━━━ Document text

President Barack Obama holds his first prime-time press conference in the East Room of the White House, on Feb. 9, 2009

Change in Washington comes in increments, and a door was cracked open on Feb. 9 when, in the first official press conference of the Obama Administration, the President took a question from a reporter who writes only for a Web outlet. Admittedly, said outlet was the Huffington Post (or, as it is called for short, the HuffPo), so the reporter was unlikely to throw a curveball. Nevertheless, the President, and with him the whole White House media shop, has crossed a Rubicon of sorts, acknowledging the equivalent legitimacy of an unapologetically unobjective media outlet, which lives nowhere but the Internet and which didn't even exist four years ago. (President Bush took questions from a "Jeff Gannon," but he was later found not to be a real Web journalist, nor a real Jeff Gannon, so he doesn't count.) (See pictures of Barack Obama behind the scenes on Inauguration Day.)

Presidential press conferences, in many ways, are like fashion shows. They proceed in a predictable and highly orchestrated fashion. Invitees are there to observe but also to strut their stuff. Attendance is limited to insiders. And the seating is telling, reflecting an ingrained pecking order. In the White House, the two wire outlets, Reuters and AP, are always given front-row seats and invited to ask the first questions of the President. But also sitting in the front row at Obama's press conference were Sam Stein, a 26-year-old class of '07 graduate of Columbia Journalism School who works for the Huffington Post, and Ed Schultz, a former sportscaster turned liberal talk-show host. (Read "Obama's Stimulus Address Shows His Power at the Pulpit".)

Every White House conducts its media briefings differently; these nuances help establish the tone of an Administration, and they are much discussed. Fox News noted that Obama called on two liberals. Ms. magazine mentioned that Obama called on six women. By calling on Stein on such a big stage, Obama is continuing to work the message that this is not a traditional presidency, that he is not averse to working with those outside the establishment. The Huffington Post's readers are likelier to be younger, leftier and more politically engaged than most of the consumers of the old-school media outlets, so it's also a way of reaching straight into his base. Stein's question was whether Obama would consider instituting a Truth and Reconciliation Committee for Republicans — similar to the one established after apartheid in South Africa — as had been suggested earlier that day by Vermont Senator Patrick Leahy. Good question, but not a hard one to deflect.

━━━━━━

**Exercise requirements**.
1. Print the stretch of the press conference article from "Change in Washington" through "on Inauguration Day.)".
2. Which news organizations does the article on Obama's first press conference name? List every one.
3. Go on with the article about Obama's first press conference from where it stops.
The entries have no connection to the article about Obama's first press conference.

━━━ Entries provided

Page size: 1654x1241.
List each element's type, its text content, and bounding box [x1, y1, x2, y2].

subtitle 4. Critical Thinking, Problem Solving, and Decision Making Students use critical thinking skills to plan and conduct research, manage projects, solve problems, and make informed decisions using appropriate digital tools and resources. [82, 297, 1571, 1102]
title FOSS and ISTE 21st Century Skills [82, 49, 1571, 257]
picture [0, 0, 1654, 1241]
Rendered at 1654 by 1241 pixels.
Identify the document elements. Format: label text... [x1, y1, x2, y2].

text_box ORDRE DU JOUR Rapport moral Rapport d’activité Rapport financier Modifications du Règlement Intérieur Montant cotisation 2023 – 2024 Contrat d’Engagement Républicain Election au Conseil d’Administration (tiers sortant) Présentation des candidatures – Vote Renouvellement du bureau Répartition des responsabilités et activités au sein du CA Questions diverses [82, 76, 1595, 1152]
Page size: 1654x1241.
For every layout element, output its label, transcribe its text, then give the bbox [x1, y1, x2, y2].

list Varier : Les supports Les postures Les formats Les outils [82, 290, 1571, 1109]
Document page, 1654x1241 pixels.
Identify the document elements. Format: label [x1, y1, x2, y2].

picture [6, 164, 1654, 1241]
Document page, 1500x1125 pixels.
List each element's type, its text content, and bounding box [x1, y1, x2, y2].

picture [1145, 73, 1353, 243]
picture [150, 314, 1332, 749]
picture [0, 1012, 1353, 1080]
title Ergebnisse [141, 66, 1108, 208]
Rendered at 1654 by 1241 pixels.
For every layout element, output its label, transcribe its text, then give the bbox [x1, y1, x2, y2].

━━━━━━

**Results for each task**.
1.
Change in Washington comes in increments, and a door was cracked open on Feb. 9 when, in the first official press conference of the Obama Administration, the President took a question from a reporter who writes only for a Web outlet. Admittedly, said outlet was the Huffington Post (or, as it is called for short, the HuffPo), so the reporter was unlikely to throw a curveball. Nevertheless, the President, and with him the whole White House media shop, has crossed a Rubicon of sorts, acknowledging the equivalent legitimacy of an unapologetically unobjective media outlet, which lives nowhere but the Internet and which didn't even exist four years ago. (President Bush took questions from a "Jeff Gannon," but he was later found not to be a real Web journalist, nor a real Jeff Gannon, so he doesn't count.) (See pictures of Barack Obama behind the scenes on Inauguration Day.)

2.
- Huffington Post
- Reuters
- AP
- Fox News
- Ms. magazine

3.
Ironically, Stein's bosses debated whether he should go to the conference, since it's easier to blog in real time when you're watching an event on TV. "You can put your computer in front of the TV and post much quicker," Stein says. But it was decided that he should attend, a decision that seemed all the wiser when he got a call from the press office confirming his appearance and letting him know he had a good seat. "I knew then that I'd probably get to ask a question," he says. (At the daily briefings, which happen at the other end of the White House in the Briefing Room, he isn't assigned a seat at all.) (See pictures of Barack Obama's college years.)

Not that Obama dispensed with tradition entirely. He took a question from Helen Thomas, the grandmother clock of the White House press corps (as in, much loved but slightly erratic). And he took questions from reporters from the four big networks, CNN, Bloomberg, the New York Times, the Washington Post and NPR. There were big-city newspapers he overlooked (plus, ahem, newsmagazines), but giving the Huffington Post a question seemed to be more gestural than suggestive of an unwillingness to work with the mainstream media. As if to prove this, the next day Obama came to the press cabin of Air Force One and started joking with journalists from AP, NPR, Bloomberg and Reuters about how they got questions, opining that they must have been nice to press secretary Robert Gibbs.

Just like fashion shows, ultimately, presidential press conferences are all about appearance.